IMO in Chinese we have no tenses, so 是...的 clauses simply do not imply any time issues to me. What determines the tenses is the context itself or by using words like "昨天" "以前" "明天" "下星期" etc to indicate time. The example above about "出生" already has a past-tense sense in it.



Kirimaru said:


> ........
> 
> However, the book itself include some examples like the first sentence;
> "我 们 是 去 年 九 月 来 上 海 的" with "的"following the object. That's why it makes me puzzled.
> .......



This is because "的" here doesn't really have meaning.

Personally I do not think that "的" is a auxiliary in "1。我 们 是 去 年 九 月 来 上 海 的 。" If you drop the 的, I can understand it just fine, because "去年九月" has already given enough info about the action "來" is in past-tense

For 2 it is a bit tricky because it sounds strange to me.
2。 你 什 么时 候 去 的 上 海 ?
But it will sound just fine if it is like this :
2。 你 什 么时 候 去 上 海 的 ?

the 的 cannot be dropped here because it vaguely implies the sentence is in past-tense. If it is dropped, it becomes :

"你 什 么时 候 去 上 海?" Now to me it implies future tense "when WILL you go to Shanghai?"

However, I think 2 as in sentence level is sort of ambiguous that triggers discussion on whether or not "的" is an auxiliary because "去" can imply quite a few meanings..


----------



## AVim

Hi Kirimaru, 
I came across a book called <<现代实用汉语语法>> in library today. The author use one whole chapter to interpret the "是... 的" form, which is different from some dictionary and more complex than what I've thought.

One may have his own way to describe and classify the phenomenon of the language,  so you may pick up the interpretation which is easier for you to comprehend.


----------



## Kirimaru

Thank you, Avim.
To be honest, I feel that what written in the textbook is sometimes very difficult to explain. That makes learners, like me, think that a foreign language is more difficult than it actually is. Even my teacher feels puzzled about it too, I'm afraid to say.

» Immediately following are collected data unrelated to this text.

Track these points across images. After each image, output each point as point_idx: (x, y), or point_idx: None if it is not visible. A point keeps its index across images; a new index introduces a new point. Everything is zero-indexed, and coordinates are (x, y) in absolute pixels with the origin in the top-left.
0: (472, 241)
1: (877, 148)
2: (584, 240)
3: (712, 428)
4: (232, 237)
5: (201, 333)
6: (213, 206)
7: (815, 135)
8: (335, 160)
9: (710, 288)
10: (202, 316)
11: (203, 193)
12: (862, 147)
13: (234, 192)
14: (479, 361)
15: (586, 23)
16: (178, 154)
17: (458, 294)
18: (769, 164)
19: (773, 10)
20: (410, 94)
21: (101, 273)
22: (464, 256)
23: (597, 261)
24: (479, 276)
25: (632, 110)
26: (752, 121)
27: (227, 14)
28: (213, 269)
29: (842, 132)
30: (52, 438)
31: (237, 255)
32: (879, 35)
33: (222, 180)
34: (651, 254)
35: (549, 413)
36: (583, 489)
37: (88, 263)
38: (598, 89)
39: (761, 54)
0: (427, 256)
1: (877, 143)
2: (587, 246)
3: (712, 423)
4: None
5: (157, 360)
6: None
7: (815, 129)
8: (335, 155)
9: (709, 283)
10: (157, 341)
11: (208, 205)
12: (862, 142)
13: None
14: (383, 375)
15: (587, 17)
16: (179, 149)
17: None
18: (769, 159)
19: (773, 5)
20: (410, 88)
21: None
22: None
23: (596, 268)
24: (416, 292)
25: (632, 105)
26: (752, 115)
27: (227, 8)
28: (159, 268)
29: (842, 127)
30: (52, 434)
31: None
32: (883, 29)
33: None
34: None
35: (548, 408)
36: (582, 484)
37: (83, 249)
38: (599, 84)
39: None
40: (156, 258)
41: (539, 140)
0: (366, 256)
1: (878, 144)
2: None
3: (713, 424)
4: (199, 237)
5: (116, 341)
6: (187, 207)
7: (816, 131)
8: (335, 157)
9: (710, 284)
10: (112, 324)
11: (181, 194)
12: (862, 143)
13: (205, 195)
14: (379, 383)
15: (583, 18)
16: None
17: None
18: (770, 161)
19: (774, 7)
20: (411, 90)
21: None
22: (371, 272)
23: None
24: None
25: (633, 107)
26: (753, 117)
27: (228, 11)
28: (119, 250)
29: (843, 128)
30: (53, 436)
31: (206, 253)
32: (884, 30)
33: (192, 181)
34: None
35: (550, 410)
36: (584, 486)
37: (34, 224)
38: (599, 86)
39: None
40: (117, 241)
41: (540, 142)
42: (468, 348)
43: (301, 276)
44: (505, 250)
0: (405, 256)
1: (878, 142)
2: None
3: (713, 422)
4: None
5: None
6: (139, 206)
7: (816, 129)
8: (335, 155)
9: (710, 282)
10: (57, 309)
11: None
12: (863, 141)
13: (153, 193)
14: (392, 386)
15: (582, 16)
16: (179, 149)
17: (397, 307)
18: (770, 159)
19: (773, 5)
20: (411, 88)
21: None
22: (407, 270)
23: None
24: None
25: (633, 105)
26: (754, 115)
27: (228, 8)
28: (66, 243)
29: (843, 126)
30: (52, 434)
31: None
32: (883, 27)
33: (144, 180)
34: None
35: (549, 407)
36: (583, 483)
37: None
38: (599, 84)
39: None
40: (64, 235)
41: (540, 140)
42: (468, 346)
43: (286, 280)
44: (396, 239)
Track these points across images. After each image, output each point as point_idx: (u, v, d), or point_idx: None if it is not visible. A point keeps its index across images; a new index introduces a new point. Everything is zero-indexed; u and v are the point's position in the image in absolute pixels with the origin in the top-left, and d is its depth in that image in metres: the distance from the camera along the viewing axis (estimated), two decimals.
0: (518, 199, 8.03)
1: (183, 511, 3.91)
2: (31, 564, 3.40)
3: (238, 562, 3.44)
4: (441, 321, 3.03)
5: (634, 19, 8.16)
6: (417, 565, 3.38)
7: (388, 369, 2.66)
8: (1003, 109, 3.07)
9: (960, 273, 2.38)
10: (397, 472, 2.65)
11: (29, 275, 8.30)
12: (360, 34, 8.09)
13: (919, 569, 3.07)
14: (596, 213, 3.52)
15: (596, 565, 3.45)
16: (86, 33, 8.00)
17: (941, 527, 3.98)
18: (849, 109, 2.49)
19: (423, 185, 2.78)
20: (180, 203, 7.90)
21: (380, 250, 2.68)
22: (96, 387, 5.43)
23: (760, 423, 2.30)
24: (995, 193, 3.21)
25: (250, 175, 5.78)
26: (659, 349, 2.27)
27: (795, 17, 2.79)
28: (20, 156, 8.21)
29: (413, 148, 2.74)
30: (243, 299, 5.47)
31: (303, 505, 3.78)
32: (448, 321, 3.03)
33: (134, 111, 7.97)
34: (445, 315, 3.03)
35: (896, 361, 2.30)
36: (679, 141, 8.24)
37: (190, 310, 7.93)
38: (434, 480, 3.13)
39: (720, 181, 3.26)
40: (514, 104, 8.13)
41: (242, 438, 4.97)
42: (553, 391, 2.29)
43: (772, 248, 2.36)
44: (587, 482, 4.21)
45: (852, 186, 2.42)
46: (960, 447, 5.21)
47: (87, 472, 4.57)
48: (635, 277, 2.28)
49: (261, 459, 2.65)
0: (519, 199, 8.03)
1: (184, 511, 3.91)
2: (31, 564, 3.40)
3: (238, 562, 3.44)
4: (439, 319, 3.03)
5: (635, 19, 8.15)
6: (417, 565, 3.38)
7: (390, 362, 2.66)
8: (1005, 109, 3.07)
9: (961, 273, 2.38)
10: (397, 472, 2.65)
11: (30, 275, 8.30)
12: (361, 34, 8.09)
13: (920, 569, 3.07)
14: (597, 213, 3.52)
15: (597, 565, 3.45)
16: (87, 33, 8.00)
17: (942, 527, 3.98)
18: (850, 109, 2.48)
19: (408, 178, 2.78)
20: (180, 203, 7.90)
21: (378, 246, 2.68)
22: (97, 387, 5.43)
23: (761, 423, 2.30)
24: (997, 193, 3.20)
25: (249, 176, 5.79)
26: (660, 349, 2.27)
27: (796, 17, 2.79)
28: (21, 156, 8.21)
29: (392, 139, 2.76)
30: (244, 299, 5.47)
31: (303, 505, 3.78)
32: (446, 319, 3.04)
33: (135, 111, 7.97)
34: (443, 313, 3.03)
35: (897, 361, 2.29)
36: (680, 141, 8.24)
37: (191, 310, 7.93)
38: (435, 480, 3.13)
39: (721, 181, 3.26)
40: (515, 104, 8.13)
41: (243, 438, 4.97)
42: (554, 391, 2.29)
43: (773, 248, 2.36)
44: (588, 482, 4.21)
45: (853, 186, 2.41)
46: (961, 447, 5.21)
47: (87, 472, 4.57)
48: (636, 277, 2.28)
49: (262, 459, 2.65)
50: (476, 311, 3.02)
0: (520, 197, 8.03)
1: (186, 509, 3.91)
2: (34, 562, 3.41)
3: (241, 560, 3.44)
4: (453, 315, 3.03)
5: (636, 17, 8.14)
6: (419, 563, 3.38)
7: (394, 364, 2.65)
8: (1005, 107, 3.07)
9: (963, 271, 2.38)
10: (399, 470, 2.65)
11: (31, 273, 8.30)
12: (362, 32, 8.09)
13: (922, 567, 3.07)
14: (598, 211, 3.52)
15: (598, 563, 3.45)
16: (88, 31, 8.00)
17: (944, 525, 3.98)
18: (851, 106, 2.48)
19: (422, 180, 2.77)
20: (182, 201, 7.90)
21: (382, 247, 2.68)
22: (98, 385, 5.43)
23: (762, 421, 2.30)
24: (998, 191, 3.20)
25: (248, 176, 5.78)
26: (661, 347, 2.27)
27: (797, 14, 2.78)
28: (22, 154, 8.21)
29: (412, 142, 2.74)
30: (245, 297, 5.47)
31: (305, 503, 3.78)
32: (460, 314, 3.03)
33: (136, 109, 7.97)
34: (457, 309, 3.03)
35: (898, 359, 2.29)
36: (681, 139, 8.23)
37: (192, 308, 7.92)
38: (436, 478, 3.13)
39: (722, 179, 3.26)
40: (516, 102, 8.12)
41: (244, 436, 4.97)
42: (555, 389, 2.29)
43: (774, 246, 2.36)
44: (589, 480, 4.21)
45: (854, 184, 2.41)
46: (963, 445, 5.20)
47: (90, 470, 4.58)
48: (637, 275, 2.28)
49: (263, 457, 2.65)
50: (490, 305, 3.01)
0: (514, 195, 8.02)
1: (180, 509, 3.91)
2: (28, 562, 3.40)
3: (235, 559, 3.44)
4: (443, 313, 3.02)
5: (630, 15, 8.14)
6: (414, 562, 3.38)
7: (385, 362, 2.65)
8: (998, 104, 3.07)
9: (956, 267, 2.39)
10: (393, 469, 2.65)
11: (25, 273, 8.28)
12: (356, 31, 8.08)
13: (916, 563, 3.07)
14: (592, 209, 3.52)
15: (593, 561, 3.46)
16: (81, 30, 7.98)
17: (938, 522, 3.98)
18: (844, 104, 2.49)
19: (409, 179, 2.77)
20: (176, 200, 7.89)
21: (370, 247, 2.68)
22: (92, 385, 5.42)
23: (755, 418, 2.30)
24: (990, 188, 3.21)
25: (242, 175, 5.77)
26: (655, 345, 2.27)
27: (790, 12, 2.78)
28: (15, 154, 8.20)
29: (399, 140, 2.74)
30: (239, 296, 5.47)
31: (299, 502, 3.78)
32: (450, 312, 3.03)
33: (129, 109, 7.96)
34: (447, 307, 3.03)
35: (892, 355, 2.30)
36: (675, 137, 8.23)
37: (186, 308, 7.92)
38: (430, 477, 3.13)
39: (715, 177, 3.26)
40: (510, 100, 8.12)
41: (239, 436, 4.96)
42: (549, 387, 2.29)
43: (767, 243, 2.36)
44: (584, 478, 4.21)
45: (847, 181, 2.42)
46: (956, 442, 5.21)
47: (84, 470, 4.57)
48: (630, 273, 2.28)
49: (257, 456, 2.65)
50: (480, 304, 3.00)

To Zulis: I'll keep in mind what you said about the tense implication of "是... 的" structure. Thanks a lot ^^


----------



## Skatinginbc

xiaolijie said:


> 的 preceding the object tends to be the preferred pattern in this usage


的 following the object (e.g., 你什么时候去上海的, 是我先到爺爺家的) tends to be the preferred pattern in Taiwan Mandarin.  的 preceding the object (e.g., 你什么时候去的上海, 是我先到的爺爺家) oozes a dialectal flavor to me (perhaps 北方官話).

However, when the verb phrase is a set phrase (e.g., 看病, 打针, 做饭) that is commonly listed as an entry in the dictionary, the dialectal flavor seems to reduce significantly (e.g., 是張医生給我看的病, 是你给我打的针, 是你帮我做的饭).


----------